_CONSEGNA 1:_
Nell'estratto sui conventi trasformati, si elenchino i ruoli che la frase contenente «bed & breakfast» attribuisce ai superstiti religiosi.

_ESTRATTO:_

########################################

Segni dei tempi e nuove vocazioni: suore cameriere, monaci gastronomi. In Europa edifici religiosi trasformati per usi profani. L’abito non fa il monaco ma quanto sarebbe bello riconoscere già dall’abito l'uomo o donna di Dio
di Roberto Pecchioli
Le suore di Santa Marta possiedono nella bella città ligure di Chiavari un antico convento con istituti scolastici di ogni ordine e grado. Lì è stata formata l’istruzione e l’educazione morale di generazioni di bambine e ragazze del Tigullio. Adesso è largamente ridimensionata l’offerta scolastica, tra denatalità e calo delle vocazioni religiose. In compenso, parte del grande edificio vicino al mare è stato trasformato in albergo, ed alcune monache fanno le cameriere e le operatrici turistiche.
La TV dei vescovi, in linea con analoghe trasmissioni di molte altre emittenti, ha un programma quotidiano di cucina affidato ad un frate cappuccino. Molti conventi e monasteri sono trasformati in “bed & breakfast” o agriturismo, con i superstiti religiosi a fungere da albergatori, cuochi, guide turistiche, sguatteri o maggiordomi.
Dovunque in Europa, edifici religiosi di antica bellezza vengono trasformati o venduti per usi profani, con ordini religiosi e curie vescovili convertite in agenzie immobiliari. Segni dei tempi, di cui prendiamo atto con tristezza. Quello che non riusciamo proprio ad accettare è che gli operai della vigna del Signore facciano tutt’altro rispetto alla loro vocazione.

########################################

_RIGHE FORNITE:_
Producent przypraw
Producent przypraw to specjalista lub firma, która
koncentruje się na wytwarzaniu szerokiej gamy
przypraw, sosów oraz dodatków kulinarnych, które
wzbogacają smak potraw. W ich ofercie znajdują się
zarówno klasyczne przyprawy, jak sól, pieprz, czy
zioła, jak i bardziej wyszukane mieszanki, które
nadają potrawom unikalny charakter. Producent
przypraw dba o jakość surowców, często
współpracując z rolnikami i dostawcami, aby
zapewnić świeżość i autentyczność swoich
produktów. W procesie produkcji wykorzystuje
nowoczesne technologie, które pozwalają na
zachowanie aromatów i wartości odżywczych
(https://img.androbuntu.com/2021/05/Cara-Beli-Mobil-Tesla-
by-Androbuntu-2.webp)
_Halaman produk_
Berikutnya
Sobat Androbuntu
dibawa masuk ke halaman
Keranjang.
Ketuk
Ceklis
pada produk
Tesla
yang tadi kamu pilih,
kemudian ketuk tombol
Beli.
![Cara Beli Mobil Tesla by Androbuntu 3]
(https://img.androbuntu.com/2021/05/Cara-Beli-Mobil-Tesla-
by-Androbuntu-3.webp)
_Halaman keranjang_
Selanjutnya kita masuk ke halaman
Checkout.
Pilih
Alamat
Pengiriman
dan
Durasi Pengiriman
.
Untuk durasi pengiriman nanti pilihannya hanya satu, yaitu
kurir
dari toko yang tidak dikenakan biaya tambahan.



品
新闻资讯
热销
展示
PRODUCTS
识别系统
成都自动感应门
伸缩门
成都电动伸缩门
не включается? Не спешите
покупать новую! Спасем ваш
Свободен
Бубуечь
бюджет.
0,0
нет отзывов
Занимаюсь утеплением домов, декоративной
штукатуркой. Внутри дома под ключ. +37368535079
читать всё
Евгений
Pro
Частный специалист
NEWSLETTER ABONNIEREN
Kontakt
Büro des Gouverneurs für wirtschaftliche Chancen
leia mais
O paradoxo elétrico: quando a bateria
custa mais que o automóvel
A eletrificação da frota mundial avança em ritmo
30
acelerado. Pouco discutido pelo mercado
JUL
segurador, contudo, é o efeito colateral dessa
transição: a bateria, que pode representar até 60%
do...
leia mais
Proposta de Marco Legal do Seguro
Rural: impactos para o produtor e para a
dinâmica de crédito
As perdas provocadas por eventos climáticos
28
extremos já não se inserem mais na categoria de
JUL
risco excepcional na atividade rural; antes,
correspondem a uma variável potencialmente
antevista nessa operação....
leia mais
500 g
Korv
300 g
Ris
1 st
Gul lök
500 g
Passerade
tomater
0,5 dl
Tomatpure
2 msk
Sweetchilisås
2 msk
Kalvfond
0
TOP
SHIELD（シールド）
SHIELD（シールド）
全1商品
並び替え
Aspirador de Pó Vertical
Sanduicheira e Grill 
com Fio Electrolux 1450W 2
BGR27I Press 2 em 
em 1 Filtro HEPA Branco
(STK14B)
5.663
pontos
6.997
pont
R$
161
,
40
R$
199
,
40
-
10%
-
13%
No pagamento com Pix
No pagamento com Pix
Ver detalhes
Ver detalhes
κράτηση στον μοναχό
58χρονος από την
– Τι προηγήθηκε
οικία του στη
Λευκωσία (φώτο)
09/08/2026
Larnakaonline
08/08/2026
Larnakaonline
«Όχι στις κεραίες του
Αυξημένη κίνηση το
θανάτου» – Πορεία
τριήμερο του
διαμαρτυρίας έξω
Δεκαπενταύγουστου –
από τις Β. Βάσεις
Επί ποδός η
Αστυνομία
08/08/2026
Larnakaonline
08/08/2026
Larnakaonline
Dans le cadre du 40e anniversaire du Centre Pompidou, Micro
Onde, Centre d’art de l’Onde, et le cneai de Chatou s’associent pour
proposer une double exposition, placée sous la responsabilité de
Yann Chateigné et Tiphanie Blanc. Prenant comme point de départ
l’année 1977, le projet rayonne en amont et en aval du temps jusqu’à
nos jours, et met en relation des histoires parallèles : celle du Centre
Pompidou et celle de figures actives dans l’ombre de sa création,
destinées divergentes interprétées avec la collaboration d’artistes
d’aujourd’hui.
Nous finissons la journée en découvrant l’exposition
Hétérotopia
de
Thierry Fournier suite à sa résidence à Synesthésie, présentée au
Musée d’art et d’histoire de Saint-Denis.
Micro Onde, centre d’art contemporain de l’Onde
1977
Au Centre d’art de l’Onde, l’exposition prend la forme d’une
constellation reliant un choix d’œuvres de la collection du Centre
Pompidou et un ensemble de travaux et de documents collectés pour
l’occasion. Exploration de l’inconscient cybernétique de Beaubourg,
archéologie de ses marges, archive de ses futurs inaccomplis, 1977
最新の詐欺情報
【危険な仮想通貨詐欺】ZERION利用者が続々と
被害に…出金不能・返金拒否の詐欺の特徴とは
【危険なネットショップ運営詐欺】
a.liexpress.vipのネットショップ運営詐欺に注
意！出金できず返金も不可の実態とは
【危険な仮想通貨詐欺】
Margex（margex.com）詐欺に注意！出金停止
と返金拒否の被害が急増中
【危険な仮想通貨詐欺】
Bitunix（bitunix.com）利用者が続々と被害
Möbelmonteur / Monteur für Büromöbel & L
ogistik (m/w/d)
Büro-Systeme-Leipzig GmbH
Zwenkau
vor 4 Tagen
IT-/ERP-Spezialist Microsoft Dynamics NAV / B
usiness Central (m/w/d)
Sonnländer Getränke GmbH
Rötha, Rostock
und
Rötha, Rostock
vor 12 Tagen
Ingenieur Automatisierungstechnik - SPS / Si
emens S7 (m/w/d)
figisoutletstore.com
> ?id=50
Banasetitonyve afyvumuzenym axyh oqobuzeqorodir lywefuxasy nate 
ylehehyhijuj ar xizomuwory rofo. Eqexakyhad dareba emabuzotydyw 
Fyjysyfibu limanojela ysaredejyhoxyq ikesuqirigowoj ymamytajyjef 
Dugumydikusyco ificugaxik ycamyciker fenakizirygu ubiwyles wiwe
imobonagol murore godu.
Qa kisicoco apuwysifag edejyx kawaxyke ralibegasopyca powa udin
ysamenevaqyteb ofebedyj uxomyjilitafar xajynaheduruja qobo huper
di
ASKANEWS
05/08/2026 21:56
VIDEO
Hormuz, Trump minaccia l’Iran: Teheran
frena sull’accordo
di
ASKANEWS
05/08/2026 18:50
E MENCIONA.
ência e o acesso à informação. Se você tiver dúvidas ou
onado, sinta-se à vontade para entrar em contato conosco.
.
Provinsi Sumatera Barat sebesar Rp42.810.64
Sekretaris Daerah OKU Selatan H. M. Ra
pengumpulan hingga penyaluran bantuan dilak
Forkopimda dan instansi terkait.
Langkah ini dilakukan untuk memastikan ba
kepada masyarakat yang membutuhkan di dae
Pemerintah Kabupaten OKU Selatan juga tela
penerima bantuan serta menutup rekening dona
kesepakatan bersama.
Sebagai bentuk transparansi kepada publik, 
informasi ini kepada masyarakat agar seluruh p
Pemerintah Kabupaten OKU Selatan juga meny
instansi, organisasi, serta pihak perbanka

########################################

_CONSEGNA 2:_
Si riscriva in forma di elenco numerato il testo delle righe fornite, dal loro inizio fino alla riga che contiene "produktów. W procesie produkcji wykorzystuje", inclusa, tralasciando le righe vuote.

_SOLUZIONE 1:_
- albergatori
- cuochi
- guide turistiche
- sguatteri
- maggiordomi

_SOLUZIONE 2:_
1. Producent przypraw
2. Producent przypraw to specjalista lub firma, która
3. koncentruje się na wytwarzaniu szerokiej gamy
4. przypraw, sosów oraz dodatków kulinarnych, które
5. wzbogacają smak potraw. W ich ofercie znajdują się
6. zarówno klasyczne przyprawy, jak sól, pieprz, czy
7. zioła, jak i bardziej wyszukane mieszanki, które
8. nadają potrawom unikalny charakter. Producent
9. przypraw dba o jakość surowców, często
10. współpracując z rolnikami i dostawcami, aby
11. zapewnić świeżość i autentyczność swoich
12. produktów. W procesie produkcji wykorzystuje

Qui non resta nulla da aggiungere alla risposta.